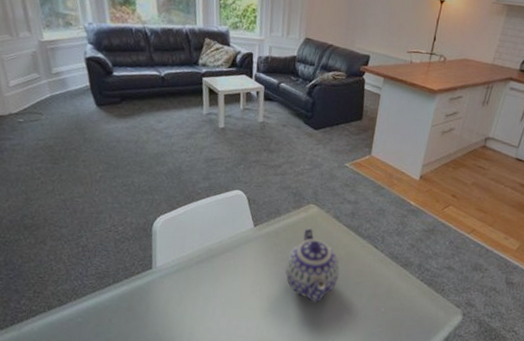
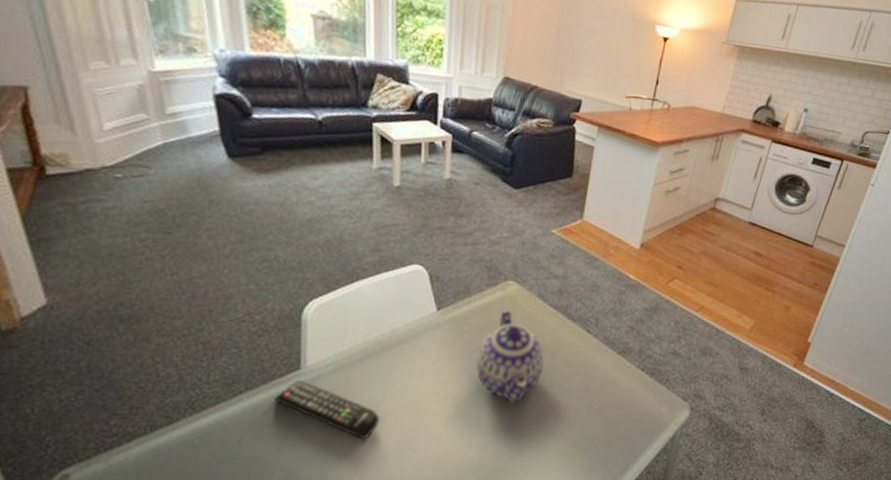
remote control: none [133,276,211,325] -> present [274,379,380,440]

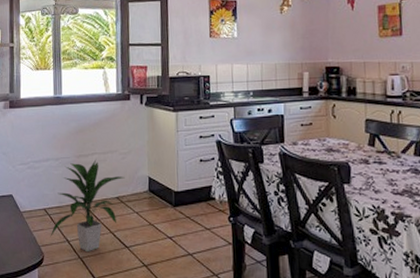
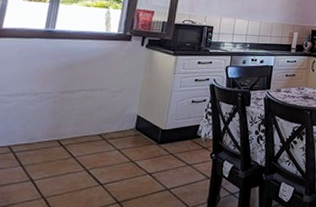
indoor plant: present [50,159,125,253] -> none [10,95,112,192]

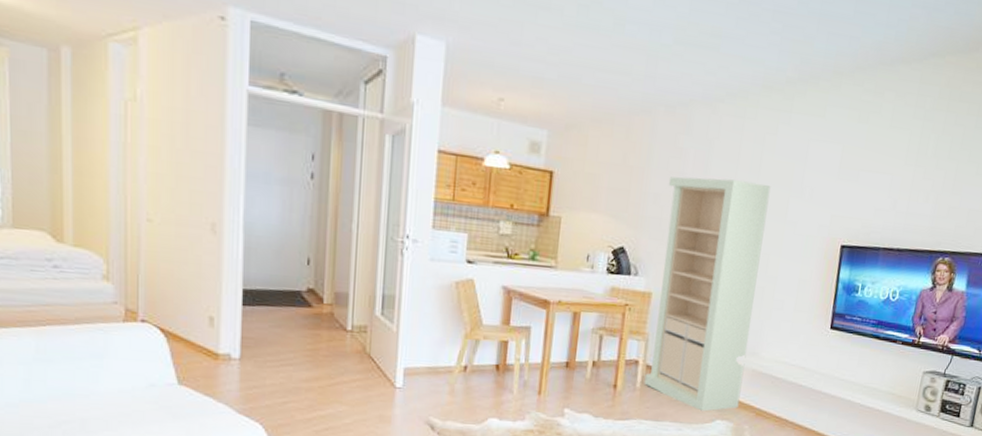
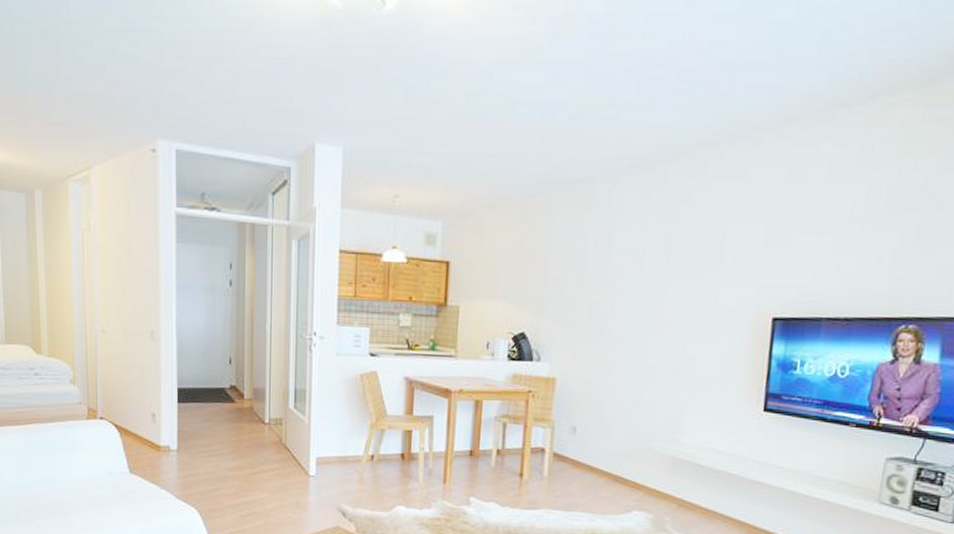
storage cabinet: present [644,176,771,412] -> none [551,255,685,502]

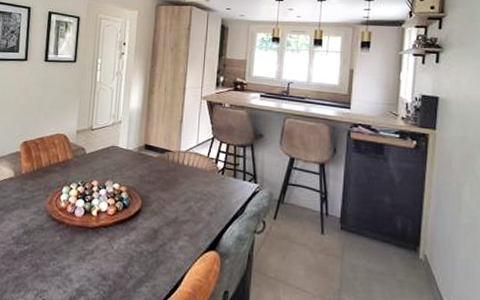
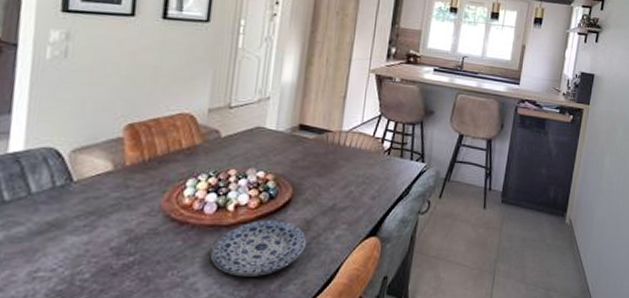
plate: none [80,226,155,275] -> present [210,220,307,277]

...

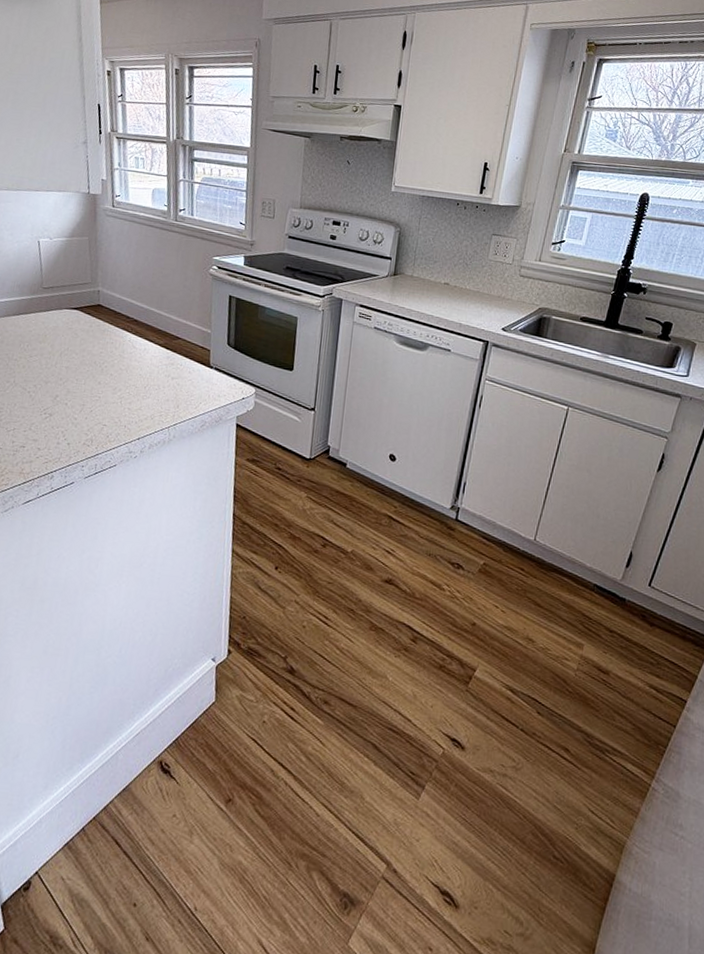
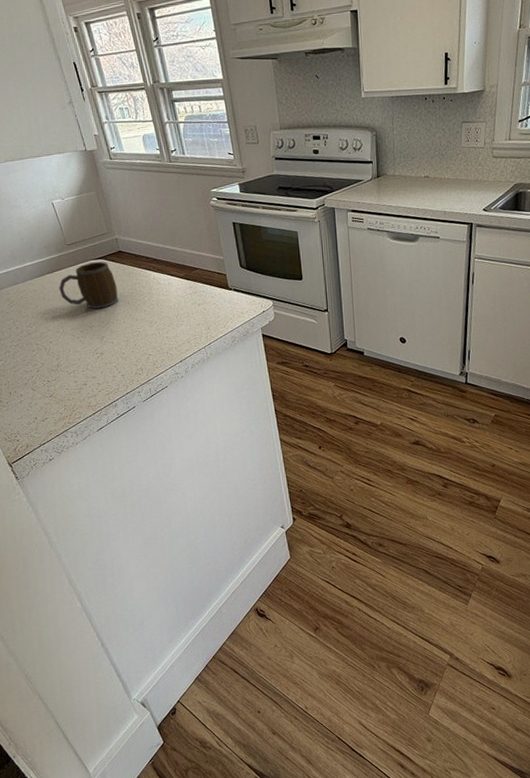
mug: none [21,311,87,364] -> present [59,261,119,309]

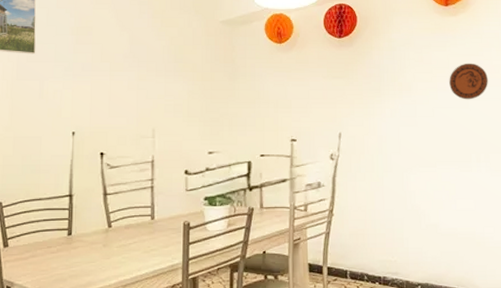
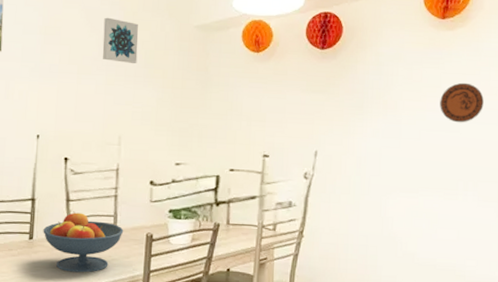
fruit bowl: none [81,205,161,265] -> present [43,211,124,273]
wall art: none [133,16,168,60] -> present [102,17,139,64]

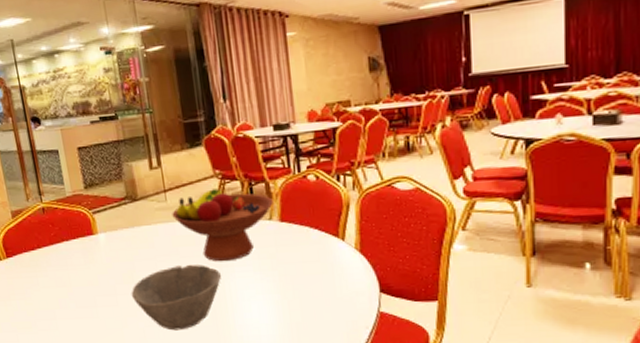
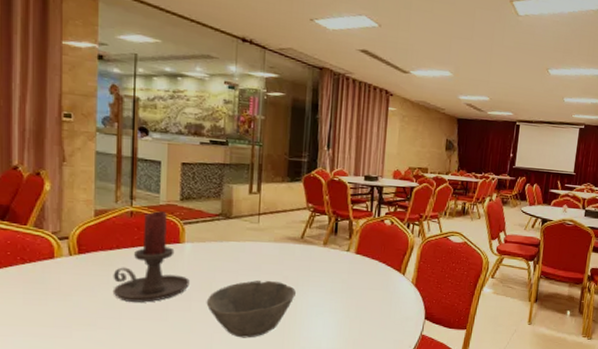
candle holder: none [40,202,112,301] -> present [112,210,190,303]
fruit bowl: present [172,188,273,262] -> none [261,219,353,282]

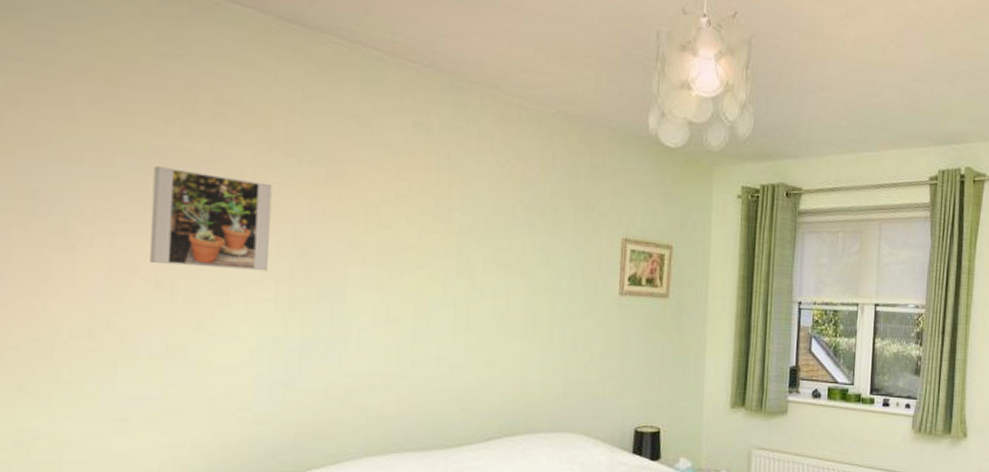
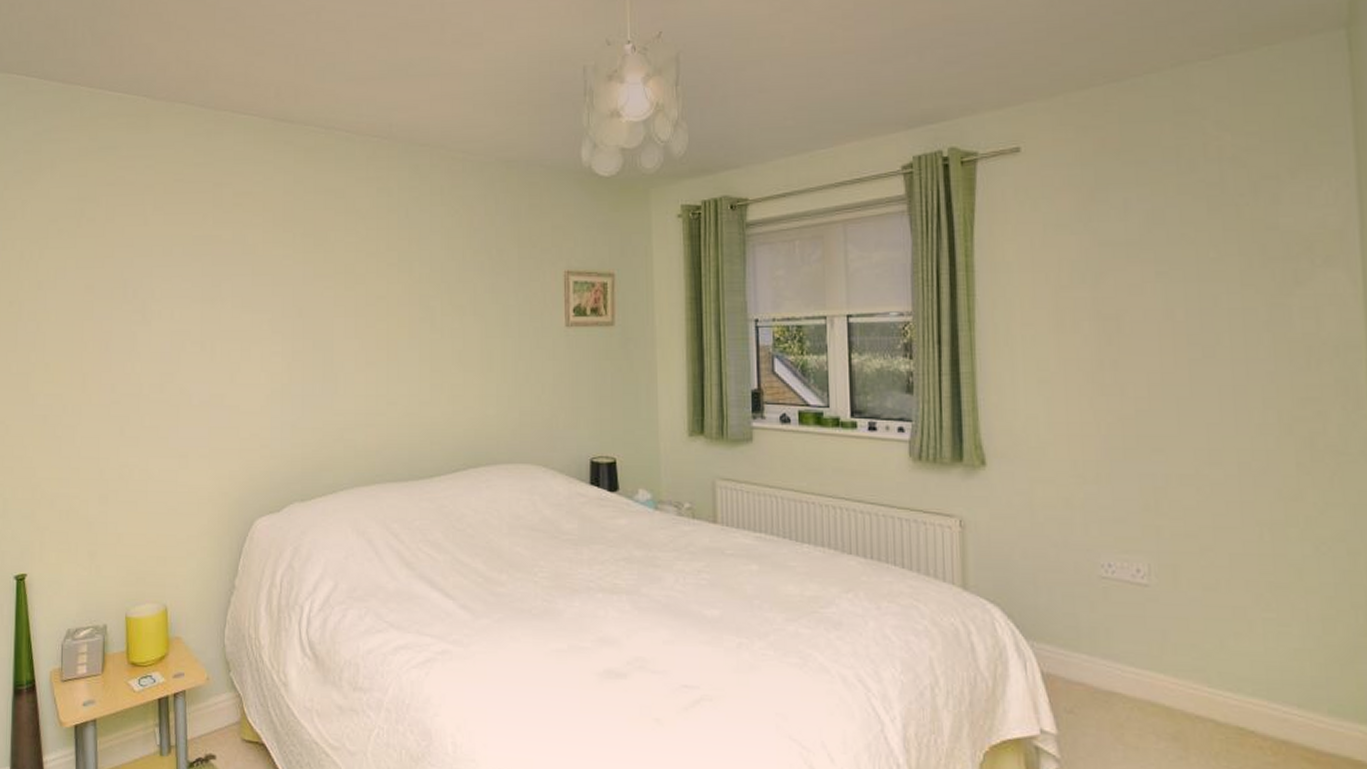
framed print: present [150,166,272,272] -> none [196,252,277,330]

- Your assignment
Please output, exactly as written, the lines above from the one holding "remote control: none" through the one holding "plate: none [80,226,155,275]", both included, with the pictures omitted.

- Result for this exercise
remote control: none [133,276,211,325] -> present [274,379,380,440]

indoor plant: present [50,159,125,253] -> none [10,95,112,192]

storage cabinet: present [644,176,771,412] -> none [551,255,685,502]

plate: none [80,226,155,275] -> present [210,220,307,277]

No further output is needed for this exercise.